-- Set exercise --
Update the records from their start through the line containing "genus: Urochloa", replacing every "scientific name" with "species" and keeping everything else the same.

===== Data shown

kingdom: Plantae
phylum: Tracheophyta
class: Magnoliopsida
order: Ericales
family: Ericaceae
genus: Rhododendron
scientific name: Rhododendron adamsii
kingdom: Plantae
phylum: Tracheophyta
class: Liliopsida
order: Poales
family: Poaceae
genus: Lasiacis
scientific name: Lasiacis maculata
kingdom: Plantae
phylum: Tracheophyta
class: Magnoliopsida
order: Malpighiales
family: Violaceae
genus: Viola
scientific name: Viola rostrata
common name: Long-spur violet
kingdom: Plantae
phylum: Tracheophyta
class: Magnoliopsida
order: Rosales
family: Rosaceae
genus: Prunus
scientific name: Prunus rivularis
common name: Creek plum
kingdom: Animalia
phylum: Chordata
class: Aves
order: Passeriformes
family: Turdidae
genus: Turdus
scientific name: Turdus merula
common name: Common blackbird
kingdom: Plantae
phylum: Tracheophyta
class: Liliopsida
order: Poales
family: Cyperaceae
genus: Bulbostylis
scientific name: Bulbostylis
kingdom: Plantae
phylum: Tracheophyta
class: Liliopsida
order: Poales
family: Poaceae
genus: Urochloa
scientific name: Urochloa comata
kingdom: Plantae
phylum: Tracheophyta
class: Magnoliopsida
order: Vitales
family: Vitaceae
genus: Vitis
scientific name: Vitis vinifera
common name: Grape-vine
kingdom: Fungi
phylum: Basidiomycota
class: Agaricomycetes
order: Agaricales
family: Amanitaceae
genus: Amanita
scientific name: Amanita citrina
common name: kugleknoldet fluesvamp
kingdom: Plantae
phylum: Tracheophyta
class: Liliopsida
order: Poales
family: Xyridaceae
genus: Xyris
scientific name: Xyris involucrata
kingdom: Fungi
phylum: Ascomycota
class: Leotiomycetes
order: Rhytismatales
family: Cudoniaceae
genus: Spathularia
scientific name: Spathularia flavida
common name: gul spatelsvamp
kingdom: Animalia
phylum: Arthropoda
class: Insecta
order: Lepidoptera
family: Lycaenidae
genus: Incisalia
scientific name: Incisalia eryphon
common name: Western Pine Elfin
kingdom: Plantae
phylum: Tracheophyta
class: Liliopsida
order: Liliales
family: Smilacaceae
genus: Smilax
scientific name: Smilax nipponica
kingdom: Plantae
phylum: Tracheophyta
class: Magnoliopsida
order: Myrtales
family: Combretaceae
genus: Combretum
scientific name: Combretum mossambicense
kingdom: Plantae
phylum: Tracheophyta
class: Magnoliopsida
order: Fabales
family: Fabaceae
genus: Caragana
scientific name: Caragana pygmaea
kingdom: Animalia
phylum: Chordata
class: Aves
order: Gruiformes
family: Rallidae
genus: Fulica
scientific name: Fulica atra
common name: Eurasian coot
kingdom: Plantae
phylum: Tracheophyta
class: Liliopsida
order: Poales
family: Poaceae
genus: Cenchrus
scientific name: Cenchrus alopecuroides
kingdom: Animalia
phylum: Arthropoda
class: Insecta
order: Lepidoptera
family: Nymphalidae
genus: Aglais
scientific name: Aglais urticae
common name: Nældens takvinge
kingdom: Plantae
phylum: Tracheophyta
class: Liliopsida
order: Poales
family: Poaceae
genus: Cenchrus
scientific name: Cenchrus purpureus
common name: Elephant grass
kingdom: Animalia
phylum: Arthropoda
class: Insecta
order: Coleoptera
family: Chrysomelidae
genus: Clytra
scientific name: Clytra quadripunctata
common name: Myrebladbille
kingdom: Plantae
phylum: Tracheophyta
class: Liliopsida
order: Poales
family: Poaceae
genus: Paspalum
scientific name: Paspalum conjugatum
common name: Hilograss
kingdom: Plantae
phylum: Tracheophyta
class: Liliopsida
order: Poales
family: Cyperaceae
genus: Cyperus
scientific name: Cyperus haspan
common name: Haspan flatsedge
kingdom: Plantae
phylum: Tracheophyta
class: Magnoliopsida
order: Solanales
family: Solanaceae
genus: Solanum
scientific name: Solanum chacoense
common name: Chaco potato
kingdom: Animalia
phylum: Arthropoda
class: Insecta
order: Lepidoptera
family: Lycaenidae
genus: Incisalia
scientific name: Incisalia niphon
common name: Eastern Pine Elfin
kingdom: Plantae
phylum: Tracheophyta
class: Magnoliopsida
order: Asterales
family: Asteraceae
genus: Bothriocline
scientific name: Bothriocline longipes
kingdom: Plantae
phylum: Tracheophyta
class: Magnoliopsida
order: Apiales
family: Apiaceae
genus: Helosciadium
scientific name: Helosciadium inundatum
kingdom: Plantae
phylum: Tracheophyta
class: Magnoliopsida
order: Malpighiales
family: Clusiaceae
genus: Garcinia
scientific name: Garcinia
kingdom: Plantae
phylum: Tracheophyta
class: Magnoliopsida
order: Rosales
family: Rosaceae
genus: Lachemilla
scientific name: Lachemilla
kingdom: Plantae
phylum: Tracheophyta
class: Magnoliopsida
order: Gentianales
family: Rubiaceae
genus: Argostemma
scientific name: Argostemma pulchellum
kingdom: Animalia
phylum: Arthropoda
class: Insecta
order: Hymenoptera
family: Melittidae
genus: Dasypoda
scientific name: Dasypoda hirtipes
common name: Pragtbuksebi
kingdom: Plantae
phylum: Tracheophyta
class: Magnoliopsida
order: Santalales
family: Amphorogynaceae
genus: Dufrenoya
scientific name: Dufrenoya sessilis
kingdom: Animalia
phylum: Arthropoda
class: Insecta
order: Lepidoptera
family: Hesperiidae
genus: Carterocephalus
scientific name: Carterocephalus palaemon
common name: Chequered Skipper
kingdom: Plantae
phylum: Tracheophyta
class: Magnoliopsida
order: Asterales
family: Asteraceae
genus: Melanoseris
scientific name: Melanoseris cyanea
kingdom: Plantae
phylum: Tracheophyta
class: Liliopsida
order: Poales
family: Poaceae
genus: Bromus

==========

-- Exercise response --
kingdom: Plantae
phylum: Tracheophyta
class: Magnoliopsida
order: Ericales
family: Ericaceae
genus: Rhododendron
species: Rhododendron adamsii
kingdom: Plantae
phylum: Tracheophyta
class: Liliopsida
order: Poales
family: Poaceae
genus: Lasiacis
species: Lasiacis maculata
kingdom: Plantae
phylum: Tracheophyta
class: Magnoliopsida
order: Malpighiales
family: Violaceae
genus: Viola
species: Viola rostrata
common name: Long-spur violet
kingdom: Plantae
phylum: Tracheophyta
class: Magnoliopsida
order: Rosales
family: Rosaceae
genus: Prunus
species: Prunus rivularis
common name: Creek plum
kingdom: Animalia
phylum: Chordata
class: Aves
order: Passeriformes
family: Turdidae
genus: Turdus
species: Turdus merula
common name: Common blackbird
kingdom: Plantae
phylum: Tracheophyta
class: Liliopsida
order: Poales
family: Cyperaceae
genus: Bulbostylis
species: Bulbostylis
kingdom: Plantae
phylum: Tracheophyta
class: Liliopsida
order: Poales
family: Poaceae
genus: Urochloa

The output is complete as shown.